The premise: quick, simple diagrams...
The premise: quick, simple diagrams...

Lekh Diagram is a clever and potentially useful diagramming app for iPad, “free” on the App Store, but not if you want to make serious use of it.

If you want to make some kind of flow chart, org chart or almost any other kind of chart, it’s easy to do inside Lekh. Scribble simple shapes – circles, triangles, squares and so on – and Lekh will intelligently turn them into neatened, straightened versions. (You can turn this off for freehand drawing if you want to.)

Draw a line and tick one end, and it becomes an arrow. There are two modes, drawing and editing – in edit mode, all your objects are movable and resizable. Some can be given rounded corners where appropriate. Tap inside an object and you can add text labels. Draw a line between two objects and it instantly becomes a connecting arrow (most of the time – I found this a little unpredictable).

Document handling isn’t all that clear to start with. To create a new document, you have to tap the “save to folder” icon, similar to the one you might see in mail apps for saving a message into a particular location. From here you can rename, delete and import documents from Dropbox.

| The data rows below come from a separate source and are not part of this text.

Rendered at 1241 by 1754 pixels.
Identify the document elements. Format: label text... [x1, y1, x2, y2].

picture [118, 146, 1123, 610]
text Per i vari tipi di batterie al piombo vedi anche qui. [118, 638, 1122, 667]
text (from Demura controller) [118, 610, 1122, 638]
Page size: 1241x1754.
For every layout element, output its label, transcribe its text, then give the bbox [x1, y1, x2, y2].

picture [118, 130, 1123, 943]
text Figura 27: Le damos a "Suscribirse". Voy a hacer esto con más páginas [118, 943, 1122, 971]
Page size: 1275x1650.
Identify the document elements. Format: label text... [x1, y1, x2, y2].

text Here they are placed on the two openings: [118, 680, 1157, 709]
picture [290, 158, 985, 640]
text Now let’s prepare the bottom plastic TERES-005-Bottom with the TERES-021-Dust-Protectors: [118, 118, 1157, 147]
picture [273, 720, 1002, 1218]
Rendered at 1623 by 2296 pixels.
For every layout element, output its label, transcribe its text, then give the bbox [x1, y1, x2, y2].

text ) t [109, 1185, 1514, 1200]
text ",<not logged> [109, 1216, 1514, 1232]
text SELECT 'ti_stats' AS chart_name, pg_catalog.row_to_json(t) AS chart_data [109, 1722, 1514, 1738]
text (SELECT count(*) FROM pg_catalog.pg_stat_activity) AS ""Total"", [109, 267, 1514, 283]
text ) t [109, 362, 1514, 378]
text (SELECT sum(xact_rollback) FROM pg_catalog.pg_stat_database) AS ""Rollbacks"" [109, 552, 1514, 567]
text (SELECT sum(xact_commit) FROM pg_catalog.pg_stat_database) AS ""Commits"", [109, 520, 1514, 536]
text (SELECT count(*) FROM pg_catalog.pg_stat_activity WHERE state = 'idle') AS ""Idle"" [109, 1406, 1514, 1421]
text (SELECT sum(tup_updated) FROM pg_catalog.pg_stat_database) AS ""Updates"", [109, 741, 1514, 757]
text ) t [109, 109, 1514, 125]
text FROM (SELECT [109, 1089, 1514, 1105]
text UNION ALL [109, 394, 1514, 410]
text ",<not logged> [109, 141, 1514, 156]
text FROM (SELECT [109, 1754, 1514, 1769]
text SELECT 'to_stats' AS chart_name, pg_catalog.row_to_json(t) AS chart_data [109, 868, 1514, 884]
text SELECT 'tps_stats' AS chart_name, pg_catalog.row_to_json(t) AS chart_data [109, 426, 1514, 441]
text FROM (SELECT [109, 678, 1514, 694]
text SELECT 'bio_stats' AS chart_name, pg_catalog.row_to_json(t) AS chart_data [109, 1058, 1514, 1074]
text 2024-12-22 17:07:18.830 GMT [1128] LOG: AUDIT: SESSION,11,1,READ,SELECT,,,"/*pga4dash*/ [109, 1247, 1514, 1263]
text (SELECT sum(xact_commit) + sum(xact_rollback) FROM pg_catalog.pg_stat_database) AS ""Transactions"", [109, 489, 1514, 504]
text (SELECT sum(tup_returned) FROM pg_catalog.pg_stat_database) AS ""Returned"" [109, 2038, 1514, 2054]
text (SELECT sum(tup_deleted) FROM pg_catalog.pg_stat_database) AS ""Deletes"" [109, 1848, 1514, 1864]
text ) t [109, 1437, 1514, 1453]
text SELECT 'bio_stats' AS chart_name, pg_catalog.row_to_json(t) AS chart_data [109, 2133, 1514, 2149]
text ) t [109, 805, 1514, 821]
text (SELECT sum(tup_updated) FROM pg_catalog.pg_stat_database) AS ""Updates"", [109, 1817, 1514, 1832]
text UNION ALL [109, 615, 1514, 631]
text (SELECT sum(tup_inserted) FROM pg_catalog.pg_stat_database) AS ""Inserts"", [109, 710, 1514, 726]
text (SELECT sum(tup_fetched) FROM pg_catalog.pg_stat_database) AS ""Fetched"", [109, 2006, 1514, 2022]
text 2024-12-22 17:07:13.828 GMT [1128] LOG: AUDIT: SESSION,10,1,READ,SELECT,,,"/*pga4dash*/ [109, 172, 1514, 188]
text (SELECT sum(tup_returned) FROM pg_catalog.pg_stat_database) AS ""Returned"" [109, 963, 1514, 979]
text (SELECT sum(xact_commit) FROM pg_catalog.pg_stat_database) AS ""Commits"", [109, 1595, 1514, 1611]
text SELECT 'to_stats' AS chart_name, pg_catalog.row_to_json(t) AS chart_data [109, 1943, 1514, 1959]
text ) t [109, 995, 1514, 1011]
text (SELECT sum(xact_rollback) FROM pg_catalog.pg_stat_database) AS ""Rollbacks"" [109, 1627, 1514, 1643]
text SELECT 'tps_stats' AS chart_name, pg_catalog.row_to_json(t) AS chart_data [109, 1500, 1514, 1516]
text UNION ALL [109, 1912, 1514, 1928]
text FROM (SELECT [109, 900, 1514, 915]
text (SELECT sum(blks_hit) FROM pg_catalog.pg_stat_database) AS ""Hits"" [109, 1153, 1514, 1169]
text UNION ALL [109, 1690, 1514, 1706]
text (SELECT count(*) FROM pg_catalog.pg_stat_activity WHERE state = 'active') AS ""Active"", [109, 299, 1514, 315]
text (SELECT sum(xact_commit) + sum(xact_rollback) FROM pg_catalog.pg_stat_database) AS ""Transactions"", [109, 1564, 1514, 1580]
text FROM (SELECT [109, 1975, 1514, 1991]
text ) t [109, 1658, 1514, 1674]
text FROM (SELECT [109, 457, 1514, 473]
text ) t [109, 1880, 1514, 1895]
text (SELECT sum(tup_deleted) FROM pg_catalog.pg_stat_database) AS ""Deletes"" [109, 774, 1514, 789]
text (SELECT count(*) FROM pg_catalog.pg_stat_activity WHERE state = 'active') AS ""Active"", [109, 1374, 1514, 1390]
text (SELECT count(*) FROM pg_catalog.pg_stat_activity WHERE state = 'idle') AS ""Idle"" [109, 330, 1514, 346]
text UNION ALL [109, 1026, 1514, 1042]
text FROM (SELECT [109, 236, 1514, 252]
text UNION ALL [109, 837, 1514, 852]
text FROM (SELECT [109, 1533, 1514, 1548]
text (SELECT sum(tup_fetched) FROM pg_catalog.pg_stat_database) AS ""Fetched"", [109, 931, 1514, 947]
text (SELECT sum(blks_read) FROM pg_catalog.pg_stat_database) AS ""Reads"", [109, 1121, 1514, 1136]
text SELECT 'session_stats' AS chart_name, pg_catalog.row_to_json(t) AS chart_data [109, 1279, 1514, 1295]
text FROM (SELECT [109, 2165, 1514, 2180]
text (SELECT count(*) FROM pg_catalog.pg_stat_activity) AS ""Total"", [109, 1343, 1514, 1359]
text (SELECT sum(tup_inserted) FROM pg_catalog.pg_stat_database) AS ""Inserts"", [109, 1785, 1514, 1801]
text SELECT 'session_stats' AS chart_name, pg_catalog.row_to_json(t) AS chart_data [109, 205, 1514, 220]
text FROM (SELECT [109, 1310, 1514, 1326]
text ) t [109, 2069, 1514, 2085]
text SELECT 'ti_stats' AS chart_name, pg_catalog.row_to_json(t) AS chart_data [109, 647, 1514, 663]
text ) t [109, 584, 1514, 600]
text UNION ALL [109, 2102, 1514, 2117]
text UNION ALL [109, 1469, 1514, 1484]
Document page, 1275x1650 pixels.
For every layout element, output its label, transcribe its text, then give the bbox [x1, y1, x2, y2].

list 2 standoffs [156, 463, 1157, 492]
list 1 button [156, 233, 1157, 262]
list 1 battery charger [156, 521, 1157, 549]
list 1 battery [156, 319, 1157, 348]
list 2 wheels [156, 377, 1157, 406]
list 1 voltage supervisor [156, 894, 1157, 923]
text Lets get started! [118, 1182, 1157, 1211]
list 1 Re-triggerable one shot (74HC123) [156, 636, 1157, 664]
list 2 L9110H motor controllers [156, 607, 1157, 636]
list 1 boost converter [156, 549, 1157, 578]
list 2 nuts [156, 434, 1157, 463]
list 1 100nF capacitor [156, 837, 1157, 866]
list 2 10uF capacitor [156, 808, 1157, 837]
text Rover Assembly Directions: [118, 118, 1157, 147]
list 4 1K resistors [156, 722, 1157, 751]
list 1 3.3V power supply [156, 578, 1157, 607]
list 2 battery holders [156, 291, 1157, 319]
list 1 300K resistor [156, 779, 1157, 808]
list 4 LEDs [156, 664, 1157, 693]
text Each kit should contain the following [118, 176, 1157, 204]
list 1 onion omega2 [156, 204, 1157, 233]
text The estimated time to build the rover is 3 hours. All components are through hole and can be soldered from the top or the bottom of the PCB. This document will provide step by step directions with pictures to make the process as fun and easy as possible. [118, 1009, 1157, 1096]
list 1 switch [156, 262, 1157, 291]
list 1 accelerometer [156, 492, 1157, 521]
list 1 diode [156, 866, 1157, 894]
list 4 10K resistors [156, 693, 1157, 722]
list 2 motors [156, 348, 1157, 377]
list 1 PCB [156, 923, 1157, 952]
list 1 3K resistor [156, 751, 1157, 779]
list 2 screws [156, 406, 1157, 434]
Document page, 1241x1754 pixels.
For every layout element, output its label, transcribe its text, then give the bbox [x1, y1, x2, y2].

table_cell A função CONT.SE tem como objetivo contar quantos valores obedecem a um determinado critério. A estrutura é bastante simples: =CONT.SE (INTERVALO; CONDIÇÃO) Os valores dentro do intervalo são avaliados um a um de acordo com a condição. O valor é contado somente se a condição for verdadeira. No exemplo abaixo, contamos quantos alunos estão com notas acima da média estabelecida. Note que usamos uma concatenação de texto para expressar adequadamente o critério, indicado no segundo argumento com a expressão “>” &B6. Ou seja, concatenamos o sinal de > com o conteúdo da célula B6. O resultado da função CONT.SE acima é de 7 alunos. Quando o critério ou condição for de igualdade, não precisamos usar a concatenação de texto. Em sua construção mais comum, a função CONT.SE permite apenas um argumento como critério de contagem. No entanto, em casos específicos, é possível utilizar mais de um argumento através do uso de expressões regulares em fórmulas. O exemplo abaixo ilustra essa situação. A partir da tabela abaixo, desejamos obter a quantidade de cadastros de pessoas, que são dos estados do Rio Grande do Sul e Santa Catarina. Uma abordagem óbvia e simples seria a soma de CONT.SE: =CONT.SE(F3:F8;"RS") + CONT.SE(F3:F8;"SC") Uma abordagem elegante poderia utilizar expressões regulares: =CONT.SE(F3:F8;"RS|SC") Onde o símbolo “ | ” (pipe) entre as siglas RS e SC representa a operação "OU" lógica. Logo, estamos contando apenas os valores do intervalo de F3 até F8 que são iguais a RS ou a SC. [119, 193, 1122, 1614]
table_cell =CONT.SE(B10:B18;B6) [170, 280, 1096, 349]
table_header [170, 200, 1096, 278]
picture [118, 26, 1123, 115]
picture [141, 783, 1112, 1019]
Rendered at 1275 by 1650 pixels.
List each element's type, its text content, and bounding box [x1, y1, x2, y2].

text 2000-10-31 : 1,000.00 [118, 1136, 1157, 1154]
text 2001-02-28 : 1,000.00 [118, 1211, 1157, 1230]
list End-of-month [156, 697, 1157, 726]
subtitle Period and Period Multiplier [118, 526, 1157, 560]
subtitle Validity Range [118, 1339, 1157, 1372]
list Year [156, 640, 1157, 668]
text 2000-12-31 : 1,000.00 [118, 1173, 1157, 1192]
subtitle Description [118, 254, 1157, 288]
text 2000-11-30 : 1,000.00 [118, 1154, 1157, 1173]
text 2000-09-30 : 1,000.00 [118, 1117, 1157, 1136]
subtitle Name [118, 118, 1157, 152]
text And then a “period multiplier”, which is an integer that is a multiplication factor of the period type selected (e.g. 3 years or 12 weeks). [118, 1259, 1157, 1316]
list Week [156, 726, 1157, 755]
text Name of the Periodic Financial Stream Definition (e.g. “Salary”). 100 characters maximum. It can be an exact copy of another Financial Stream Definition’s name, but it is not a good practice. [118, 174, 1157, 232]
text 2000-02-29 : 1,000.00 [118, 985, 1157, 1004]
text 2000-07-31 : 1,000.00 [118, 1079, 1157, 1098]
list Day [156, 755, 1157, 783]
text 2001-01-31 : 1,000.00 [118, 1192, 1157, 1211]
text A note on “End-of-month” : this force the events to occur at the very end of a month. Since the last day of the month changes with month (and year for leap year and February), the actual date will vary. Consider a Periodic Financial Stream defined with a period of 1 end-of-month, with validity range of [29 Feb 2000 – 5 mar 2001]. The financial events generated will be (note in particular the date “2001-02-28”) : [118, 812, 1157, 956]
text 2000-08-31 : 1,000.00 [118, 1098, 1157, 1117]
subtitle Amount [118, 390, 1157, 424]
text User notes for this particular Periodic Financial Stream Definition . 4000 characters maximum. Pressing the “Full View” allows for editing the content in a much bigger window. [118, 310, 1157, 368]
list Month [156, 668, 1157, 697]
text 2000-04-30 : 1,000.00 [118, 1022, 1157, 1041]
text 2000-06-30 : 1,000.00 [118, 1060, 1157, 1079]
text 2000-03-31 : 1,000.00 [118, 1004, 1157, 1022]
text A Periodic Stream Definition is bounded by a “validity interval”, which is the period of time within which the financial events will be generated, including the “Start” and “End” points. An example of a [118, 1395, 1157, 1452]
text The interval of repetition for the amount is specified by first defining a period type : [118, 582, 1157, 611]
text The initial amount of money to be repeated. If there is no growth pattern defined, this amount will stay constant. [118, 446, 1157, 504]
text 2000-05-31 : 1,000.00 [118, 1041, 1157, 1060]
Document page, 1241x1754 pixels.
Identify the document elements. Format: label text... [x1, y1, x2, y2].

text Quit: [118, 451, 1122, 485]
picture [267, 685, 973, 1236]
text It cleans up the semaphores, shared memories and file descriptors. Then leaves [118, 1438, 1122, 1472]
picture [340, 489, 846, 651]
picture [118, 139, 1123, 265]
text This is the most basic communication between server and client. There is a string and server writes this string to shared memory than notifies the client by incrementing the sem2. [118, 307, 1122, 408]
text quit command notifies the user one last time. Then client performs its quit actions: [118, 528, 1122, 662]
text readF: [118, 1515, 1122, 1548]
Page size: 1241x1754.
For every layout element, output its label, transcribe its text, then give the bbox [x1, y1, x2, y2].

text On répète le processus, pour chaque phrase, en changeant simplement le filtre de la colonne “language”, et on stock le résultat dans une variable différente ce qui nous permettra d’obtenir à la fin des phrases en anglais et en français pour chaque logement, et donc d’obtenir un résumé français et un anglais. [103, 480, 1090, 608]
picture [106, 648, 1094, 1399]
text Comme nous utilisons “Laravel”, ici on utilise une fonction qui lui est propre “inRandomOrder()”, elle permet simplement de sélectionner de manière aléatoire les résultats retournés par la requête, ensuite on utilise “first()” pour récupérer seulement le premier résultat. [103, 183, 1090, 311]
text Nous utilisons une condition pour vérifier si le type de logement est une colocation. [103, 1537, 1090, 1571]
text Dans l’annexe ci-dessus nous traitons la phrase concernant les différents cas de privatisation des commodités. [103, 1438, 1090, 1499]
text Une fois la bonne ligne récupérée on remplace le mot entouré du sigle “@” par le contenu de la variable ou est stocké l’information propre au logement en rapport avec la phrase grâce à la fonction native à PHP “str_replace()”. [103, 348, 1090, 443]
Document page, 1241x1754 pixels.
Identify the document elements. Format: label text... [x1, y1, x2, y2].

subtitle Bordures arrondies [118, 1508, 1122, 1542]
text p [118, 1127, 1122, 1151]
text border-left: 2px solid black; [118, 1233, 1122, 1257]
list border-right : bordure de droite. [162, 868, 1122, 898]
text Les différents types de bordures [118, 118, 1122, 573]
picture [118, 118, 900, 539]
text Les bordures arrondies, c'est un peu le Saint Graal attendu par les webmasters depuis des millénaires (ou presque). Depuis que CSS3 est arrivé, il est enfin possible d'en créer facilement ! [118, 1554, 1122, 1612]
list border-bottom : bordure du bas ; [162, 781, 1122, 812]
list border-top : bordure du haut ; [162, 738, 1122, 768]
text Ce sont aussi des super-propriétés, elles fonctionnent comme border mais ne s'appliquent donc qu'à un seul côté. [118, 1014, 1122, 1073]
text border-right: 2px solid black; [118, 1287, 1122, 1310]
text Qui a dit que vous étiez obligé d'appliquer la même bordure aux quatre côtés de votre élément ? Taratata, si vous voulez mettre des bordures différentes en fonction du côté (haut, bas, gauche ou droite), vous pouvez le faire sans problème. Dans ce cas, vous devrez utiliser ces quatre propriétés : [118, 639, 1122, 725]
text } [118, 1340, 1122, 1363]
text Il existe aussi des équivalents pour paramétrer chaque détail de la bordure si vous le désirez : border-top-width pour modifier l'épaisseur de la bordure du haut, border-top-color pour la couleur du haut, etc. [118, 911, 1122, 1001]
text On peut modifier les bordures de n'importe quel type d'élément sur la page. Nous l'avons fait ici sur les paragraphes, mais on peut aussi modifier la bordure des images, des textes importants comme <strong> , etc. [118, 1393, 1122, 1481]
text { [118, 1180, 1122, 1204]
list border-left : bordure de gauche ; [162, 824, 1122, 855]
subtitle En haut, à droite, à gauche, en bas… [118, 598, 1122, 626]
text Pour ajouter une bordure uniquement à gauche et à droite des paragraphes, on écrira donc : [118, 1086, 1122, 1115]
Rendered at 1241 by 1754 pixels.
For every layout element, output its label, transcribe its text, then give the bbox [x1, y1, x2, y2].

… but you need to pay if you want to export.

Now, about the price. The app is free, but exporting your documents in any way – saving to the Camera Roll, uploading in various formats to Dropbox, or emailing to a contact – is a feature only available via $5 in-app purchase.

Export is pretty crucial for any productive use, so if I were you, I wouldn’t consider this a free app, but a trial version of a $5 paid app. That said, although it has some limitations, five bucks isn’t bad for what’s on offer here.

I rather like Lekh for its lo-fi simplicity. There are much more powerful diagram drawing apps around, but they tend to be much more expensive. Lekh has a decent selection of tools, colors, fonts, backgrounds and clever ideas to make it useful for a lot of people. There are some bugs that need to be sorted out though – for example, misspellings in the UI, and typed text that couldn’t be edited or deleted (or even selected).

To be quite honest, I think that (assuming the bugs are fixed), Lekh could sell quite well as a paid-for app, for the same five dollars it asks for as an in-app purchase. Its status as a free product is, I suspect, an unfortunate consequence of the realities of App Store economics. Free apps get so much more attention and downloads than their paid-for counterparts. This, in turn, is an unfortunate consequence of the Store’s continued lack of any kind of try-before-you-buy feature. Developers can find themselves forced to remove essential features and make them paid-for extras if they want any hope of making money in return for all their hard work. Which is a pity.